**Job item**
The copy must match the data word for word and contain no pictures.

Collection entries:
———

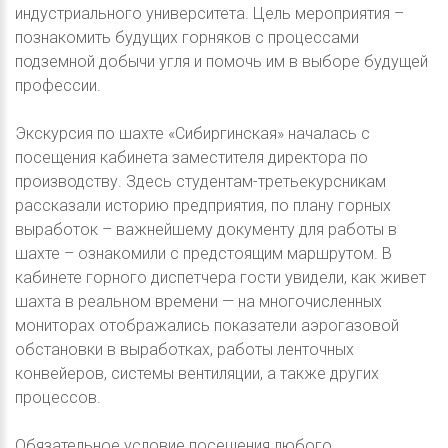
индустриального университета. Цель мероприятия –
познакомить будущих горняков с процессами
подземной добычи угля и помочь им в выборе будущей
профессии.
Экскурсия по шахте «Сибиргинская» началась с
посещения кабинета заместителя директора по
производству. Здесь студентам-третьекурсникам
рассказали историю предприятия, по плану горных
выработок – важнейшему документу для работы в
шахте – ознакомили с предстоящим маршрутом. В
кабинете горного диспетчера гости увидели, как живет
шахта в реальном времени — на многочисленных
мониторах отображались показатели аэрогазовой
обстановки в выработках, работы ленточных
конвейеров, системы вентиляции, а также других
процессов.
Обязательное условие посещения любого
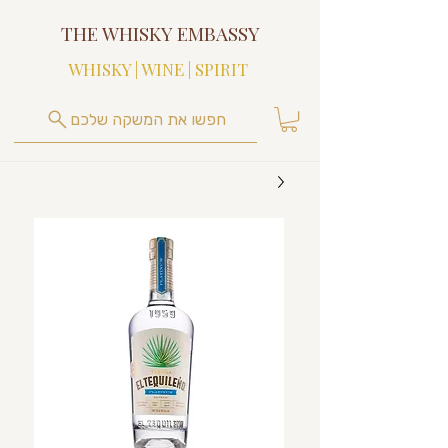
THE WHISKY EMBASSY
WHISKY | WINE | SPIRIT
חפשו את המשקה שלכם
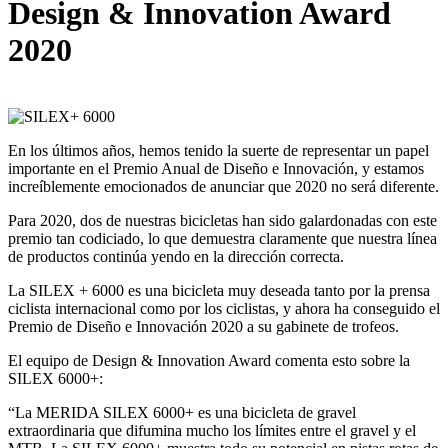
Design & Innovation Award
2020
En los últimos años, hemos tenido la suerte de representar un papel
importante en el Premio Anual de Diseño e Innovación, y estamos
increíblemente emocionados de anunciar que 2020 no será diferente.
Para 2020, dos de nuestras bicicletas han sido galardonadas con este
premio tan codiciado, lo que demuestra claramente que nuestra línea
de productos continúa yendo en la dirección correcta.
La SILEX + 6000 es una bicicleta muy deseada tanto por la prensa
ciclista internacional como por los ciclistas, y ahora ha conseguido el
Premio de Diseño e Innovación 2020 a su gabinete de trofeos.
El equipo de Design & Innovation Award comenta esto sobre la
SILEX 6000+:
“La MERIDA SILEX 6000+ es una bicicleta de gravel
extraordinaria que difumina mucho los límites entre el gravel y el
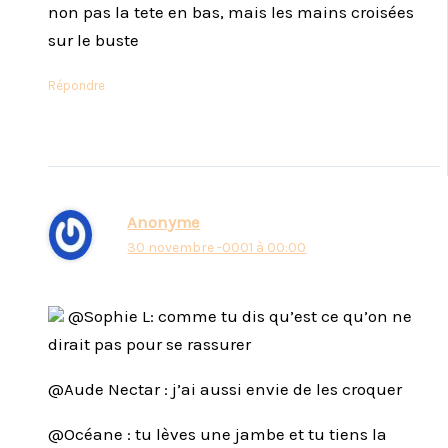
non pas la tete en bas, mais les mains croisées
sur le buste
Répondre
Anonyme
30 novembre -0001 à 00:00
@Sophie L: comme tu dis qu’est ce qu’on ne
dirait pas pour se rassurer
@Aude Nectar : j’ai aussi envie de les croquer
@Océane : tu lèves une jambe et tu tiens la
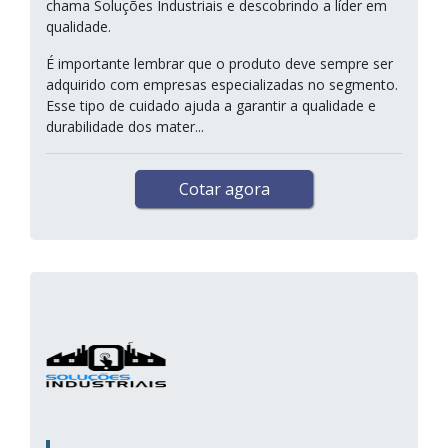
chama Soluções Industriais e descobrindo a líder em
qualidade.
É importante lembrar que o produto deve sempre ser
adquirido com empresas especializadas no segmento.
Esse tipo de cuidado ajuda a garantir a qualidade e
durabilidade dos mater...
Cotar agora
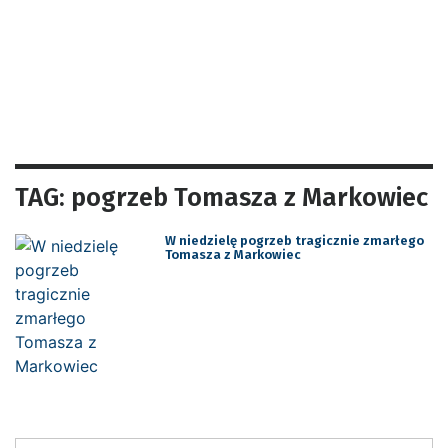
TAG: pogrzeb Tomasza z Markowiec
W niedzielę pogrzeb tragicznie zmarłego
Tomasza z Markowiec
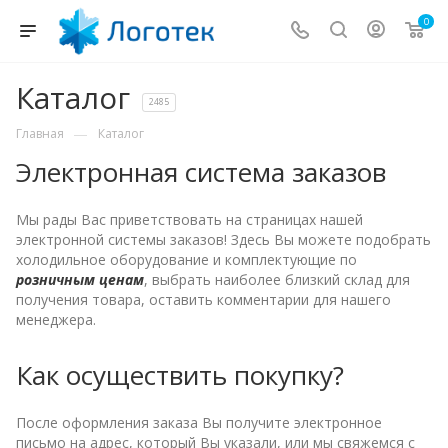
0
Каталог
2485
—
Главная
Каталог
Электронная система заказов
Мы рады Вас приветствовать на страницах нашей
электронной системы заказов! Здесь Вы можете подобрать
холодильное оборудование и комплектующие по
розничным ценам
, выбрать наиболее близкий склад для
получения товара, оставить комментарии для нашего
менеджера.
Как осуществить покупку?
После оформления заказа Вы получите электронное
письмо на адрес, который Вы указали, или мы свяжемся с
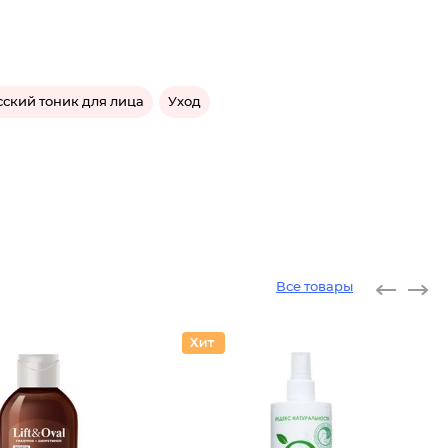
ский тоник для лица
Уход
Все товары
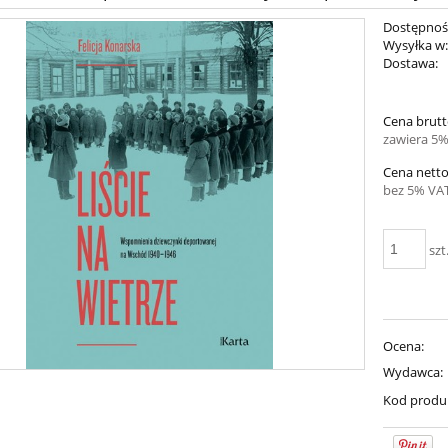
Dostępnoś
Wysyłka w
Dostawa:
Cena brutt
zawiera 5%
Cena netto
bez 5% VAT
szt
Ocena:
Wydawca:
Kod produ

———

**Completed task**
индустриального университета. Цель мероприятия –
познакомить будущих горняков с процессами
подземной добычи угля и помочь им в выборе будущей
профессии.
Экскурсия по шахте «Сибиргинская» началась с
посещения кабинета заместителя директора по
производству. Здесь студентам-третьекурсникам
рассказали историю предприятия, по плану горных
выработок – важнейшему документу для работы в
шахте – ознакомили с предстоящим маршрутом. В
кабинете горного диспетчера гости увидели, как живет
шахта в реальном времени — на многочисленных
мониторах отображались показатели аэрогазовой
обстановки в выработках, работы ленточных
конвейеров, системы вентиляции, а также других
процессов.
Обязательное условие посещения любого
THE WHISKY EMBASSY
WHISKY | WINE | SPIRIT
חפשו את המשקה שלכם
Design & Innovation Award
2020
En los últimos años, hemos tenido la suerte de representar un papel
importante en el Premio Anual de Diseño e Innovación, y estamos
increíblemente emocionados de anunciar que 2020 no será diferente.
Para 2020, dos de nuestras bicicletas han sido galardonadas con este
premio tan codiciado, lo que demuestra claramente que nuestra línea
de productos continúa yendo en la dirección correcta.
La SILEX + 6000 es una bicicleta muy deseada tanto por la prensa
ciclista internacional como por los ciclistas, y ahora ha conseguido el
Premio de Diseño e Innovación 2020 a su gabinete de trofeos.
El equipo de Design & Innovation Award comenta esto sobre la
SILEX 6000+:
“La MERIDA SILEX 6000+ es una bicicleta de gravel
extraordinaria que difumina mucho los límites entre el gravel y el
non pas la tete en bas, mais les mains croisées
sur le buste
Répondre
Anonyme
30 novembre -0001 à 00:00
@Sophie L: comme tu dis qu’est ce qu’on ne
dirait pas pour se rassurer
@Aude Nectar : j’ai aussi envie de les croquer
@Océane : tu lèves une jambe et tu tiens la
chama Soluções Industriais e descobrindo a líder em
qualidade.
É importante lembrar que o produto deve sempre ser
adquirido com empresas especializadas no segmento.
Esse tipo de cuidado ajuda a garantir a qualidade e
durabilidade dos mater...
Cotar agora
TAG: pogrzeb Tomasza z Markowiec
W niedzielę pogrzeb tragicznie zmarłego
Tomasza z Markowiec
0
Каталог
2485
—
Главная
Каталог
Электронная система заказов
Мы рады Вас приветствовать на страницах нашей
электронной системы заказов! Здесь Вы можете подобрать
холодильное оборудование и комплектующие по
розничным ценам
, выбрать наиболее близкий склад для
получения товара, оставить комментарии для нашего
менеджера.
Как осуществить покупку?
После оформления заказа Вы получите электронное
письмо на адрес, который Вы указали, или мы свяжемся с
ский тоник для лица
Уход
Все товары
Dostępnoś
Wysyłka w
Dostawa:
Cena brutt
zawiera 5%
Cena netto
bez 5% VAT
szt
Ocena:
Wydawca:
Kod produ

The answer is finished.